ATISBOS DE CONSCIENCIA
LA AUTOESTIMA NO ES ALGO QUE SE TIENE, ES ALGO QUE SE CONSTRUYE
El tema del desarrollo humano requiere de una comprensión de lo que son las necesidades humanas. De alguna manera van de la mano ya que en la medida en que vamos cubriendo nuestras necesidades desde que nacemos, nuestro desarrollo emocional va conformando una personalidad sólida que poco a poco nos va llevando a la madurez. Cuando nuestras necesidades no se cubren, el resultado se observa en una autoestima poco saludable. ¿Por qué? Partamos de esto: la autoestima es la sensación interna, como una certeza, de sabernos valiosos y capaces. Cuando nacemos somos vulnerables, estamos desprotegidos y somos dependientes; de tal manera que, si los adultos que nos cuidan no son capaces de reconocer y de cubrir esas necesidades, no tenemos forma de cubrirlas y nuestra sensación es la de no ser valiosos, la de no ser dignos de ser vistos; y es el inicio de una autoestima baja que se profundiza cuando le sumamos mensajes enviados por comentarios o tratos que atentan contra nuestra imagen y valor como persona.
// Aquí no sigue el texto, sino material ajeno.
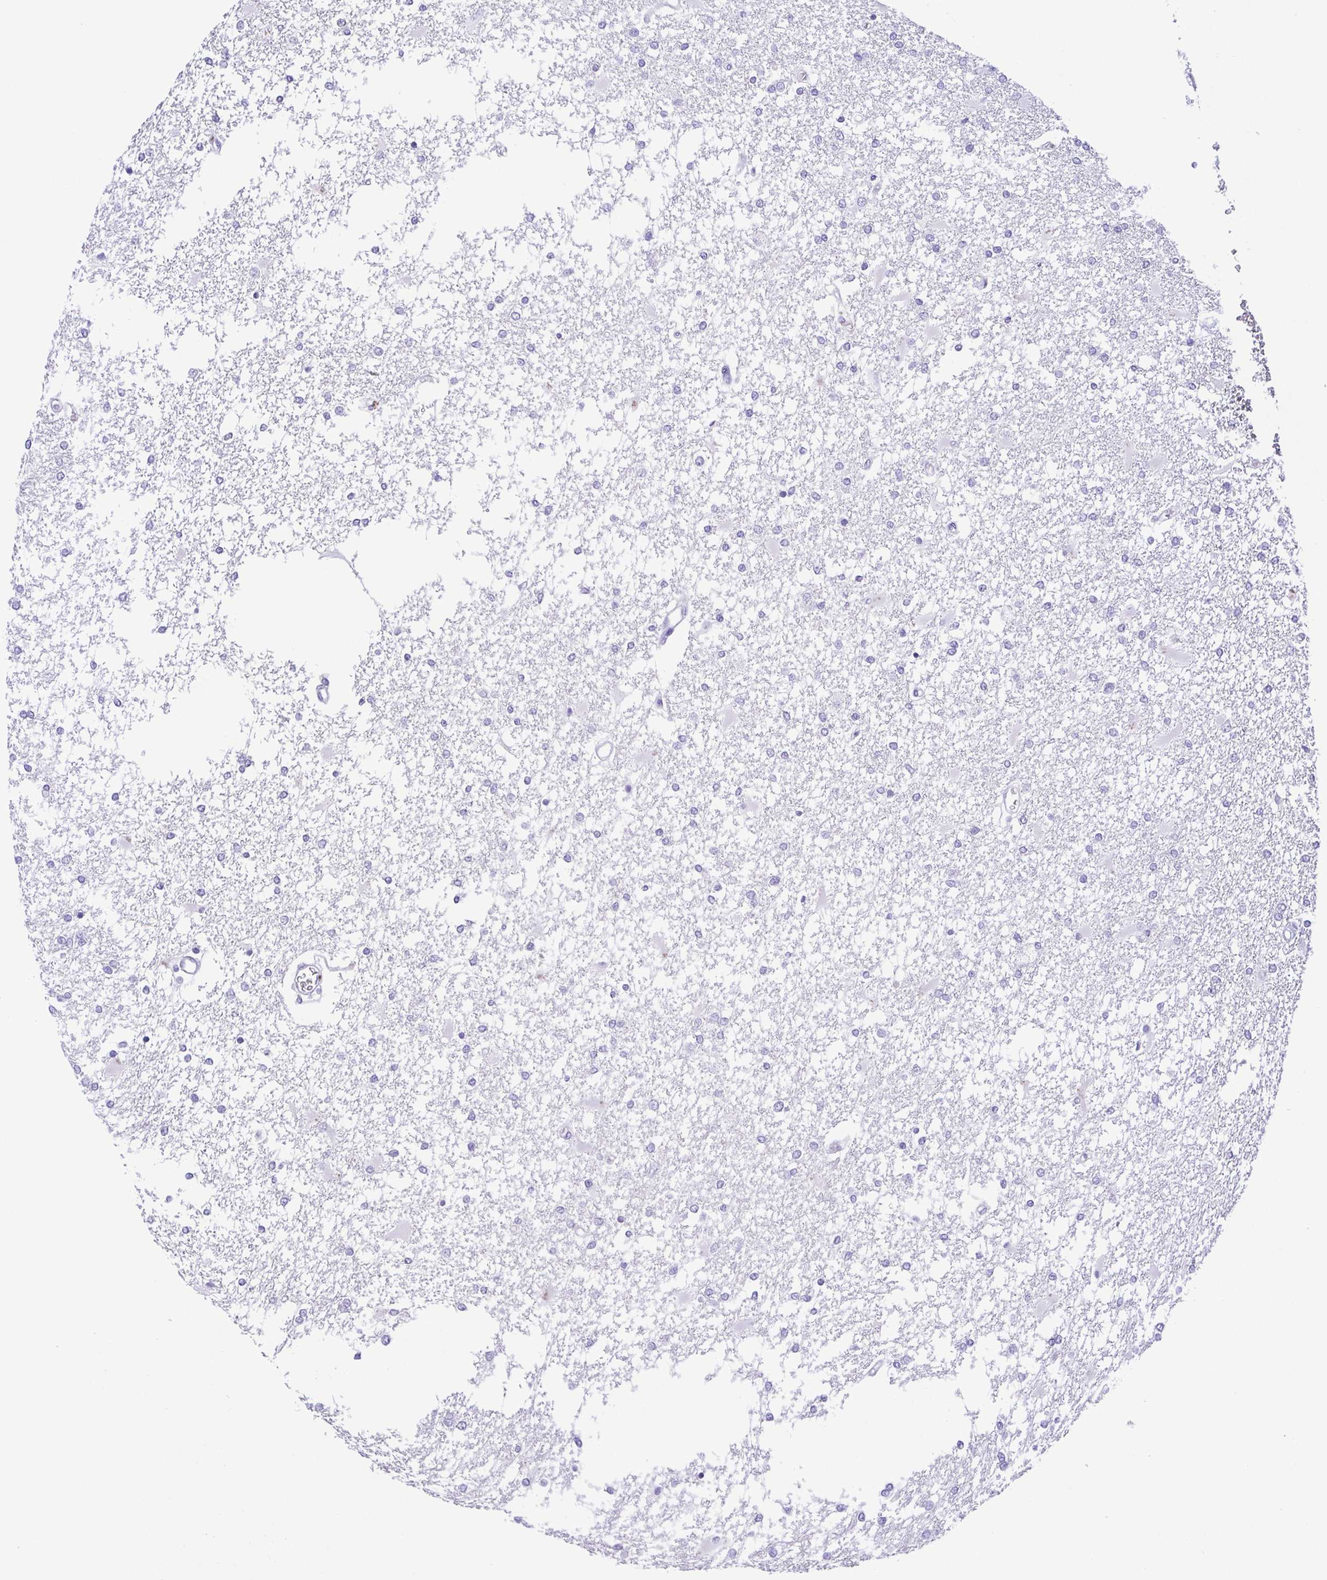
{"staining": {"intensity": "negative", "quantity": "none", "location": "none"}, "tissue": "glioma", "cell_type": "Tumor cells", "image_type": "cancer", "snomed": [{"axis": "morphology", "description": "Glioma, malignant, High grade"}, {"axis": "topography", "description": "Cerebral cortex"}], "caption": "Glioma stained for a protein using IHC displays no staining tumor cells.", "gene": "GPR182", "patient": {"sex": "male", "age": 79}}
¿Nos determina entonces eso que nos pasó en la infancia para vivir eternamente con una baja autoestima? De ninguna manera; solo no contribuye a que nos vayamos a la vida adulta con más confianza y una personalidad más sólida. La autoestima se construye día con día, y cuando hemos salido de estos períodos sensibles del desarrollo como son la infancia y la adolescencia, somos nosotros los únicos responsables de alimentarla y mantenerla. La frase de “tener una baja autoestima” hace parecer que es algo que está ahí y que define a la persona. Es más conveniente pensar que podemos tener problemas con la autoestima, y cambiar la creencia de que es algo que “tenemos” a algo que podemos resolver y construir.
¿Cómo elevar nuestra autoestima? Podríamos hacer una lista extensa de ideas, pero en el trasfondo de todo es saber cuán grande es nuestro valor y sabernos capaces, y es un proceso que implica una buena dosis de autoconocimiento, de audacia para practicar habilidades y de paciencia. Ser compasivos con nuestros procesos de cambio es respetarnos y eso es parte del trabajo con nuestra autoestima, porque nos sabemos dignos de respeto y valiosos.
Si bien manejar niveles elevados de autoestima es un recurso para el bienestar, conviene también considerar los recursos que contribuyen a la misma. Por ejemplo, ser conscientes de nuestro diálogo interior, de cómo nos hablamos, de qué decimos de nosotros mismos, y un buen comienzo es darnos cuenta del momento cuando nos estamos criticando, cuando hablamos mal de nosotros mismos, y corregirlo, evitarlo. Otro recurso valioso para la autoestima es el reconocimiento de nuestros logros y la celebración de ellos. Algo que también contribuye es otorgar cumplidos y reconocimientos a los demás, porque cuando lo hacemos, no solo ellos crecen en su autoestima, nosotros también. Aprender -y atrevernos- a establecer límites de manera asertiva incrementa también nuestra certeza de ser valiosos; esto requiere de conocer nuestras necesidades, de ahí la importancia del autoconocimiento. Y, por último, sin ser una lista exhaustiva, está el gran aporte que hace a nuestra persona el cuidar de nuestra salud y de nuestro cuerpo.